The restaurant’s experience shows how business decisions based on siloed datasets can lead to shortsighted planning—and how access to new digital datasets can exacerbate this tendency. By contrast, analyzing the full spectrum of data, integrated spatially, can reveal valuable insights and drive significant decisions on matters such as product development, partnerships and acquisitions, and personalized marketing plans.
(This analysis relies on density-based clustering, a form of artificial intelligence. To learn more, see the sidebar on the left, or listen to part 1 and part 2 of a podcast on making data smarter.)
Business Scenario 3: Presenting Data versus Analyzing Data
A sales executive at a large manufacturer in the Chicago area saw the potential of digital transformation early on and has built a team of analysts to examine product sales.

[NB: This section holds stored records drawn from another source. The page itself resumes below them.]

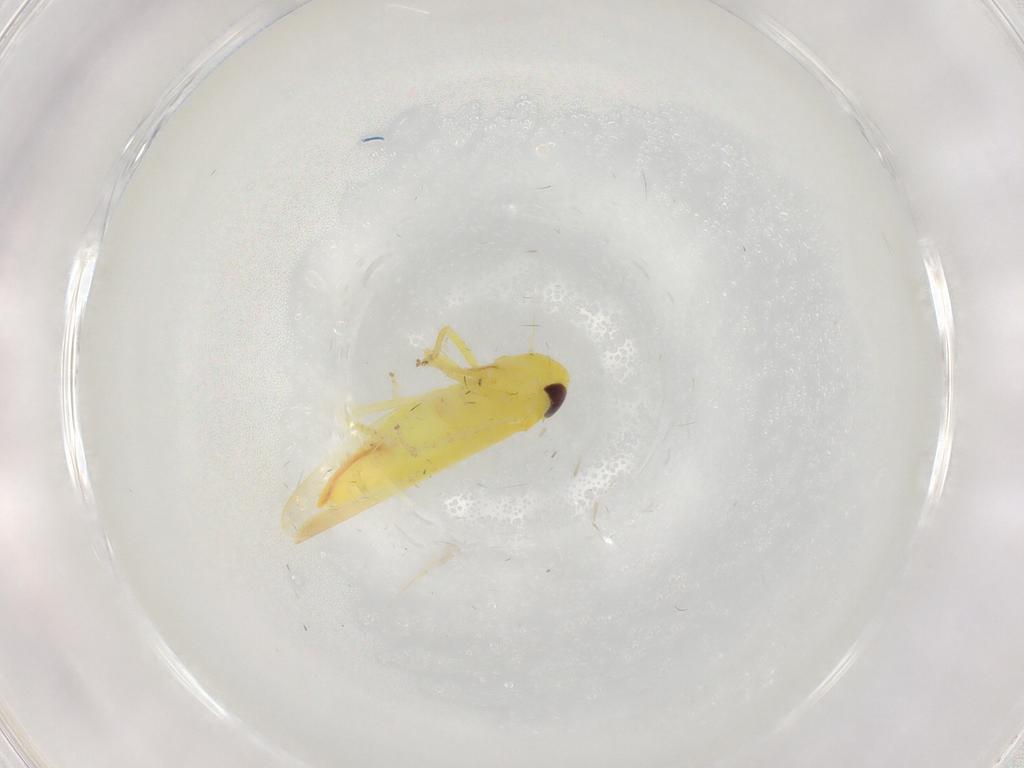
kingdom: Animalia
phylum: Arthropoda
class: Insecta
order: Hemiptera
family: Cicadellidae
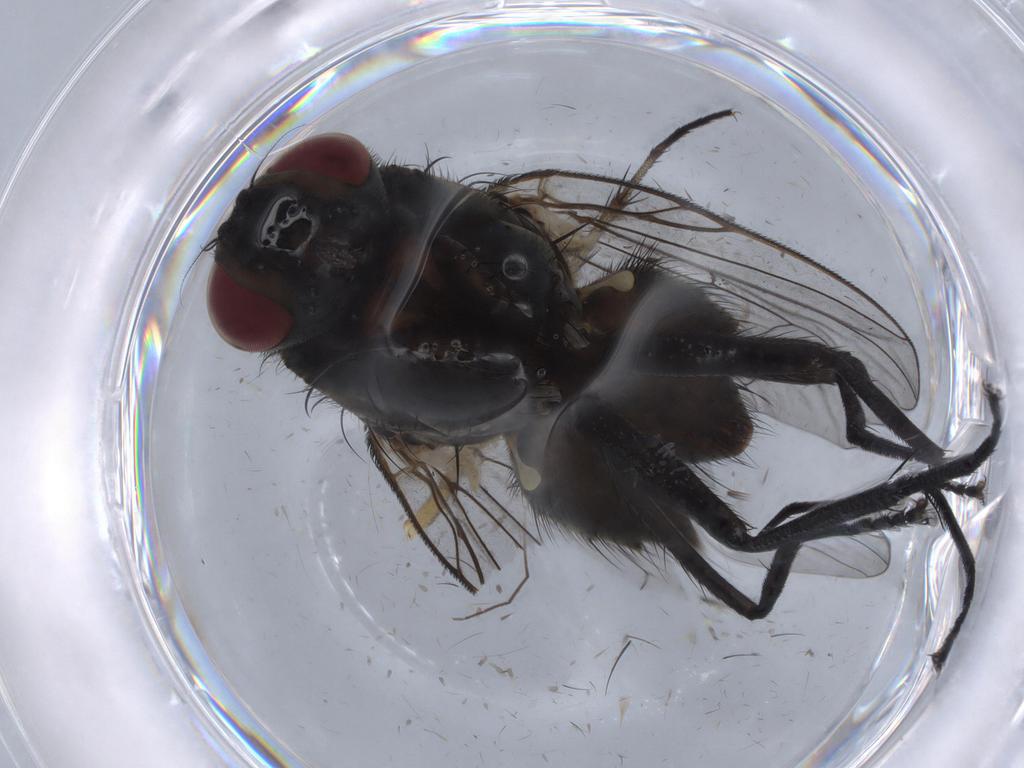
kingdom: Animalia
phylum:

One of the analysts used GIS to create an animated spatiotemporal map—which combines where and when data—showing sales over the past several quarters. The animation, which showed how sales in each location changed over time, was an improvement on the static maps the team had been using, according to the analyst.
Below is the analysis.
Examining the animation, the sales team noticed patterns in the data and concluded that certain areas were ripe for sales expansion. These were rational inferences, but they may not serve the business well in the long run.
When looking at an animated map, we draw inferences because the human brain is programmed to find patterns, even when meaningful relationships aren’t present. The phenomenon is called “apophenia,” a term coined by Klaus Conrad, a German psychologist. Dr. Michael Sherman, a science historian and author of The Believing Brain, calls the same tendency “patternicity”—the tendency to find meaningful patterns in both meaningful and meaningless data. He has also researched what he calls “agenticity,” the tendency to infuse patterns with meaning, intention, and agency.

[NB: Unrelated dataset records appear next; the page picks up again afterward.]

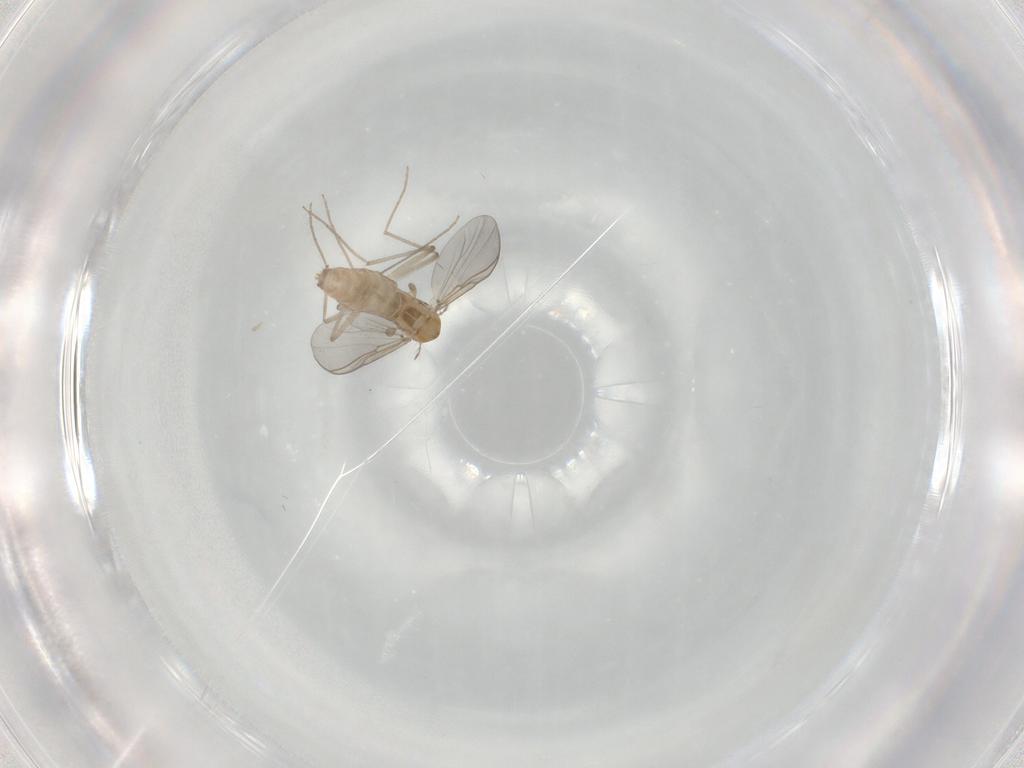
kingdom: Animalia
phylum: Arthropoda
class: Insecta
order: Diptera
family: Chironomidae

When working with data to make decisions, executives and analysts need to acknowledge the biases of human thinking. Data may appear to be straightforward and objective. But it is not immune to our own patternicity and beliefs. At worst, data provides dubious evidence for the decisions we believe are correct.
In the case of the sales team, the lure of an animated tool may have opened the door to those biases. The same dataset, with a hotspot analysis applied, provides much richer insight:
By viewing this spatial analysis, we can see exactly where new hot spots appeared, identify where new and persistent cold spots exist, and understand—scientifically—where sales are growing and where they are falling off. Rather than asking the sales executive to make subjective judgments, the spatial analysis powers more objective conclusions and the ability to drive clear business decisions based on data.
Depending on the approach used, the sales team may devote resources to different geographic areas. The time and money spent on establishing new sales leads represent a significant investment—one that should be made based on accurate analysis.
(This scenario draws on a technique called hot-spot analysis. To learn more, see the sidebar on the right.)
Making Data Work for Businesses
For business executives, it has never been more important to have a strong understanding of data analysis: its power, its weaknesses, and its applications. By analyzing data in ways that approximate reality as closely as possible—approaches that are nuanced and rich in information—business leaders can more closely predict sales, develop customized marketing plans, accurately allocate resources, enrich product development cycles, and more.
Data has tremendous potential to mislead. But in the right hands, and with the right tools, data has an infinite capacity to reveal the truth and drive better business decisions.